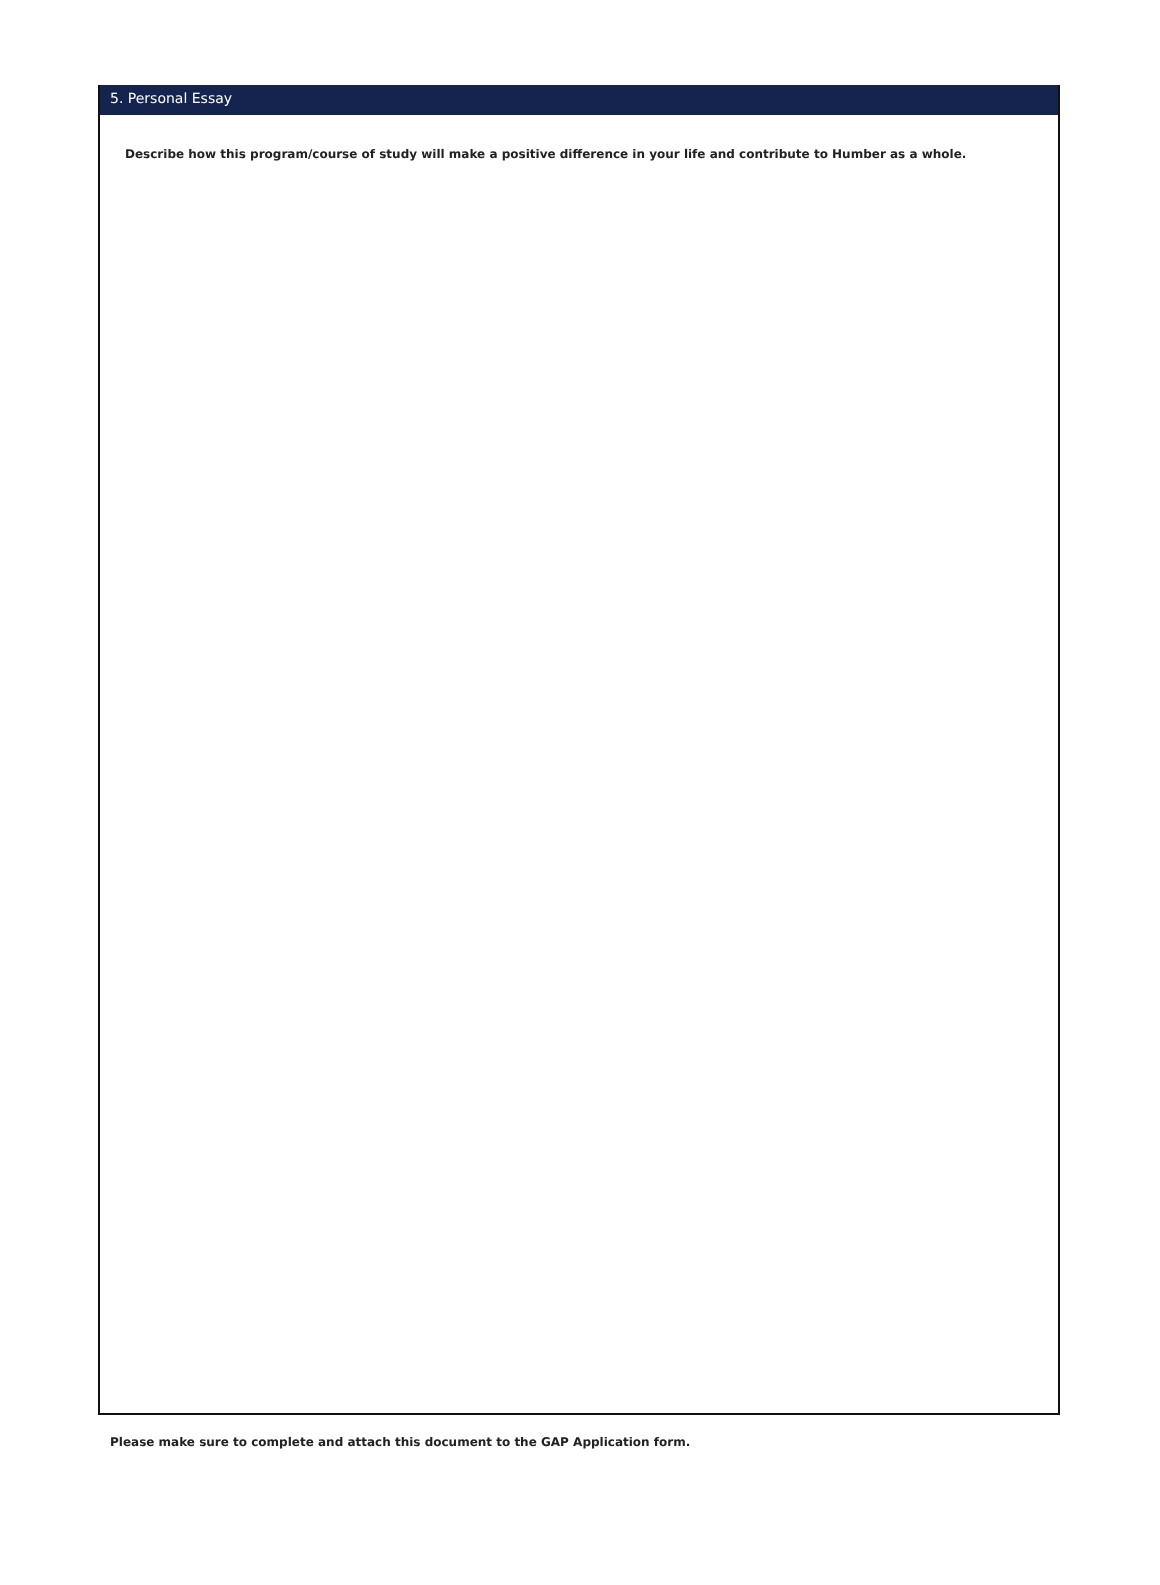5. Personal Essay
Describe how this program/course of study will make a positive difference in your life and contribute to Humber as a whole.
Please make sure to complete and attach this document to the GAP Application form.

☆ ☆ ☆ ☆ ☆ ☆ ☆

- Problem description -
Nothing but the pictures should be left out when the listing above is transcribed.

- Exercise response -
5. Personal Essay
Describe how this program/course of study will make a positive difference in your life and contribute to Humber as a whole.
Please make sure to complete and attach this document to the GAP Application form.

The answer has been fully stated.